DOCUMENT EXTRACT:
======
The Pacific ladyfish have very round bodies with terminal mouths, and profound gill formations known as pseudobranchiae. They have a larger number of dorsal fin rays than most Arizona fish, with numbers ranging from 27 to 35. Anal fin rays usually range from 13 to 19, and they have 12 to 16 pelvic rays. This species is very different from most chordates in that it has no conus arteriosus, a tendinous band of tissue from which the pulmonary artery arises. Because of this absence, they have a much smaller pulmonary artery. This fish's lateral lines are unbranched, and lateral line scales are usually within ranges of 95 to 120. All scales are silvery and cycloid, along with the overall color of the fish; however, yellow pigment can occur in the eyes. Some aids to identification include the prominent auxiliary and inguinal processes.
======
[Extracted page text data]

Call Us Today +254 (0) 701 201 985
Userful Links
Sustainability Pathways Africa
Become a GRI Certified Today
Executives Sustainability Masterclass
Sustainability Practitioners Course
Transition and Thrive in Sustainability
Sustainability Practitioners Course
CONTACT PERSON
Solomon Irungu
======
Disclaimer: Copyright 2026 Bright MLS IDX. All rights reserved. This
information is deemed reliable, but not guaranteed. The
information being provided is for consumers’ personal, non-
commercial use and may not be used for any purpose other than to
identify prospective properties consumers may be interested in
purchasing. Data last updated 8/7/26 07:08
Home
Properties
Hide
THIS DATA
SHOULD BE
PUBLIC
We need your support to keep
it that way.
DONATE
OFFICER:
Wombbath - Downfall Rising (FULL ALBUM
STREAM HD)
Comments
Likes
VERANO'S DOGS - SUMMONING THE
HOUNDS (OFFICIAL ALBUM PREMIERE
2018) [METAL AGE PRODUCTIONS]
======
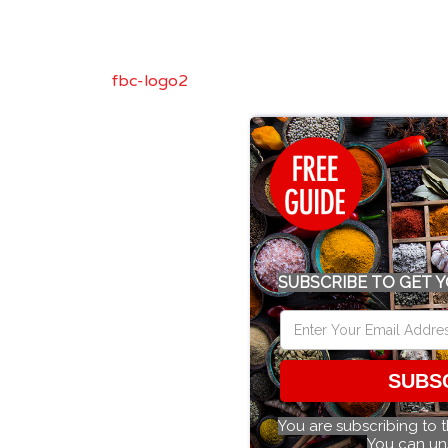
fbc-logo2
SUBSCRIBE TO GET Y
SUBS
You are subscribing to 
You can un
======
PROBLEMS TO SOLVE:
[a] Quote the stretch of the Pacific ladyfish passage from "The Pacific ladyfish" through "and inguinal processes.".
[b] Translate this sentence from the Pacific ladyfish passage into Spanish: "Anal fin rays usually range from 13 to 19, and they have 12 to 16 pelvic rays."
[c] Turn the paragraph of the Pacific ladyfish passage beginning "The Pacific ladyfish have very round bodies" into a bulleted list of its main facts.
Rely only on the passage about the Pacific ladyfish.

OUTPUTS BY TASK:
[a]
The Pacific ladyfish have very round bodies with terminal mouths, and profound gill formations known as pseudobranchiae. They have a larger number of dorsal fin rays than most Arizona fish, with numbers ranging from 27 to 35. Anal fin rays usually range from 13 to 19, and they have 12 to 16 pelvic rays. This species is very different from most chordates in that it has no conus arteriosus, a tendinous band of tissue from which the pulmonary artery arises. Because of this absence, they have a much smaller pulmonary artery. This fish's lateral lines are unbranched, and lateral line scales are usually within ranges of 95 to 120. All scales are silvery and cycloid, along with the overall color of the fish; however, yellow pigment can occur in the eyes. Some aids to identification include the prominent auxiliary and inguinal processes.

[b] Los radios de la aleta anal suelen oscilar entre 13 y 19, y tienen de 12 a 16 radios pélvicos.

[c]
- Body: very round, with a terminal mouth and profound gill formations called pseudobranchiae
- Dorsal fin rays: 27 to 35, more than most Arizona fish
- Anal fin rays: usually 13 to 19
- Pelvic rays: 12 to 16
- Heart: no conus arteriosus, unlike most chordates, so the pulmonary artery is much smaller
- Lateral lines: unbranched, usually with 95 to 120 lateral line scales
- Scales and color: scales silvery and cycloid, fish silvery overall, with yellow pigment possible in the eyes
- Identification aids: prominent auxiliary and inguinal processes